> _Dataset rows_:

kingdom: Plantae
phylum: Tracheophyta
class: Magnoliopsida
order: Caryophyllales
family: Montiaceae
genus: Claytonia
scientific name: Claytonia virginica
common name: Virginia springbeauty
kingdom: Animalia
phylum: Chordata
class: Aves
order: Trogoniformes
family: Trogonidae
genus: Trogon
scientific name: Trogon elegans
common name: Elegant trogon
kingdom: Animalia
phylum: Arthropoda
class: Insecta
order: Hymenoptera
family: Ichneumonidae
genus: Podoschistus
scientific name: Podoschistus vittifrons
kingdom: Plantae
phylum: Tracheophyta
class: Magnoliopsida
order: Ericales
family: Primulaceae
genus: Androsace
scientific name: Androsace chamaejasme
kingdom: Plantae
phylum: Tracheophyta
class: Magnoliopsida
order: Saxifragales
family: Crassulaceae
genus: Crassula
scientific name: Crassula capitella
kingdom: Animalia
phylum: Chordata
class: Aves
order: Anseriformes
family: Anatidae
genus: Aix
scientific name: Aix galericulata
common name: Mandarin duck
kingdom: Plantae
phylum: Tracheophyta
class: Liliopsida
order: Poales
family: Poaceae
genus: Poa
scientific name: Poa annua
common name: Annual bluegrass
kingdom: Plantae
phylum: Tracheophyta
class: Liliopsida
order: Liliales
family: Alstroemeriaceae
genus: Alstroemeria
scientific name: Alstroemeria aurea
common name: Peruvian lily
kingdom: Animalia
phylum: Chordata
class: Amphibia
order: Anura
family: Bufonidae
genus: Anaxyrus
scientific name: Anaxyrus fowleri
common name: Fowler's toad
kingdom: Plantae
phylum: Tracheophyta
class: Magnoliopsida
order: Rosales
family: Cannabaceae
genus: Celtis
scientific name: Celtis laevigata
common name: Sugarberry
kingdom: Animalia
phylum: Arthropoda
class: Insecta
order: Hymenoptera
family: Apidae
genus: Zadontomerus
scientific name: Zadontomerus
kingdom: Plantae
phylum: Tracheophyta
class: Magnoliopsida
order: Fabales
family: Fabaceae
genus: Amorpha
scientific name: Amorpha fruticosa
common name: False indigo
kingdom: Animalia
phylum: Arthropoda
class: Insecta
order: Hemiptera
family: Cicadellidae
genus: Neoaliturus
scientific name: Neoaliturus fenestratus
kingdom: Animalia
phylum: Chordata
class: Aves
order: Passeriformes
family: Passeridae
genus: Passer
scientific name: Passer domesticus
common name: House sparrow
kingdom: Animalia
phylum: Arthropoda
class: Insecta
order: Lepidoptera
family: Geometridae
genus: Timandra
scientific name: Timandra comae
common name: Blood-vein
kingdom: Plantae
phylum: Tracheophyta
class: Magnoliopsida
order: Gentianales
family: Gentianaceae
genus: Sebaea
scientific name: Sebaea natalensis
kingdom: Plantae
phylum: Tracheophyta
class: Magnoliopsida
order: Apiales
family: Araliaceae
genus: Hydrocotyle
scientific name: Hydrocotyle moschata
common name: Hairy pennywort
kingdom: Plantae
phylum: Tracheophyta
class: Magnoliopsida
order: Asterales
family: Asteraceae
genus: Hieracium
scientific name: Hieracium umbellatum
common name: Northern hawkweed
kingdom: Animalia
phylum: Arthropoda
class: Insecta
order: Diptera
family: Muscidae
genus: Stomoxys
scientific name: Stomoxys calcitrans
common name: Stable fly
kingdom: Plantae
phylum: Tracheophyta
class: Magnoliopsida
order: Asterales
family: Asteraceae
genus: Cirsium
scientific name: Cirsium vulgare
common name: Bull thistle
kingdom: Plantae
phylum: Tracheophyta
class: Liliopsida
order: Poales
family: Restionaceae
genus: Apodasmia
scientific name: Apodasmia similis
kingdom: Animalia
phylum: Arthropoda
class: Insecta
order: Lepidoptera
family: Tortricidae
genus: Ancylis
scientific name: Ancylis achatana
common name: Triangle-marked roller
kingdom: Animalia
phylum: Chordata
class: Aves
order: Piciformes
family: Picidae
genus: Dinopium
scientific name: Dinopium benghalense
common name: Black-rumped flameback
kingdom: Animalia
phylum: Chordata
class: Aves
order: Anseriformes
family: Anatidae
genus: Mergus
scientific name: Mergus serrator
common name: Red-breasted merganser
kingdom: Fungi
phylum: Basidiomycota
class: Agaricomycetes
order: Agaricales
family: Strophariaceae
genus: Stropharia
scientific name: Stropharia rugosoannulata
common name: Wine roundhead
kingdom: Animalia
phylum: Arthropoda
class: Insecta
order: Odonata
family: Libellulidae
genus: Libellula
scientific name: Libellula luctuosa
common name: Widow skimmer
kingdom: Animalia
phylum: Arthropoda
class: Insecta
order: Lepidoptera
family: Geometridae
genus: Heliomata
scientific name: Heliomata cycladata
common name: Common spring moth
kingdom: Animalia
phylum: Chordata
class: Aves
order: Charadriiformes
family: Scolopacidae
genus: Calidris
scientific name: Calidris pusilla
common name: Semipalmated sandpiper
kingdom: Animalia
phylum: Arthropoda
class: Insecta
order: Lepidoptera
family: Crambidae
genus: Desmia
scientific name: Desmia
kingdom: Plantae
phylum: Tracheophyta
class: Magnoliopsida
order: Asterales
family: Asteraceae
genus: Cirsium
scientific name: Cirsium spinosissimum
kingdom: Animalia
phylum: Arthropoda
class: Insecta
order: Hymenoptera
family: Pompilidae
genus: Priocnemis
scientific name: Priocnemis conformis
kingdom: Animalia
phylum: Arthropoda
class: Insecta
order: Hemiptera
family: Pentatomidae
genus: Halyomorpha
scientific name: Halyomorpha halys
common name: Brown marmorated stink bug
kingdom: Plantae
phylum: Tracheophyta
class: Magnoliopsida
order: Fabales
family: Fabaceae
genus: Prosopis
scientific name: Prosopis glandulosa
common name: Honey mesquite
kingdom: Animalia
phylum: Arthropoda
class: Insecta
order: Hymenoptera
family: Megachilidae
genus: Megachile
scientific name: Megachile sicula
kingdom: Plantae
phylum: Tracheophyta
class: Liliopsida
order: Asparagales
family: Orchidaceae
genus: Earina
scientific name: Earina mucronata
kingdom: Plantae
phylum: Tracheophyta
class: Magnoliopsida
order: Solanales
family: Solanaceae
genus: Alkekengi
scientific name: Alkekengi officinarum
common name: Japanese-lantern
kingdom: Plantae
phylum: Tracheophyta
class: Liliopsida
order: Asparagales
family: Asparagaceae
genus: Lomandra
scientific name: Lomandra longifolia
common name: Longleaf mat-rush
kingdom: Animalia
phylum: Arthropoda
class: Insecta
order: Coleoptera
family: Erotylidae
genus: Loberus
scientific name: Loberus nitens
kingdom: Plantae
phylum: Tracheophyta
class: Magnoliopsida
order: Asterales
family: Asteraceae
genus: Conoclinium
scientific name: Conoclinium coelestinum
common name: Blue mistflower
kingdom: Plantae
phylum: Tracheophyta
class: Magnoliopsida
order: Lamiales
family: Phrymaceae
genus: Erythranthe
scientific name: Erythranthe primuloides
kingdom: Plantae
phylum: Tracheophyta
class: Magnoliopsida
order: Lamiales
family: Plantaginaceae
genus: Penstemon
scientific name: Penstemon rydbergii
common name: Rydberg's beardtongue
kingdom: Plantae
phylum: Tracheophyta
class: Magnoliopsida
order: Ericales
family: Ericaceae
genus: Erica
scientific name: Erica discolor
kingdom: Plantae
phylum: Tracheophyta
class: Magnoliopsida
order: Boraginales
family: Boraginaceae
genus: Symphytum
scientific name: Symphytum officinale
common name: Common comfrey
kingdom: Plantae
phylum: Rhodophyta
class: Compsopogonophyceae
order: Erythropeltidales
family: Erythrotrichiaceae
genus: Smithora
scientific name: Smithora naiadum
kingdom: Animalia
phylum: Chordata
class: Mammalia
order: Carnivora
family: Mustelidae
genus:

> _What this task involves_:
Copy the lines word for word, starting at the line that contains "scientific name: Erythranthe primuloides" and ending with the last line of the records.

> _Result_:
scientific name: Erythranthe primuloides
kingdom: Plantae
phylum: Tracheophyta
class: Magnoliopsida
order: Lamiales
family: Plantaginaceae
genus: Penstemon
scientific name: Penstemon rydbergii
common name: Rydberg's beardtongue
kingdom: Plantae
phylum: Tracheophyta
class: Magnoliopsida
order: Ericales
family: Ericaceae
genus: Erica
scientific name: Erica discolor
kingdom: Plantae
phylum: Tracheophyta
class: Magnoliopsida
order: Boraginales
family: Boraginaceae
genus: Symphytum
scientific name: Symphytum officinale
common name: Common comfrey
kingdom: Plantae
phylum: Rhodophyta
class: Compsopogonophyceae
order: Erythropeltidales
family: Erythrotrichiaceae
genus: Smithora
scientific name: Smithora naiadum
kingdom: Animalia
phylum: Chordata
class: Mammalia
order: Carnivora
family: Mustelidae
genus:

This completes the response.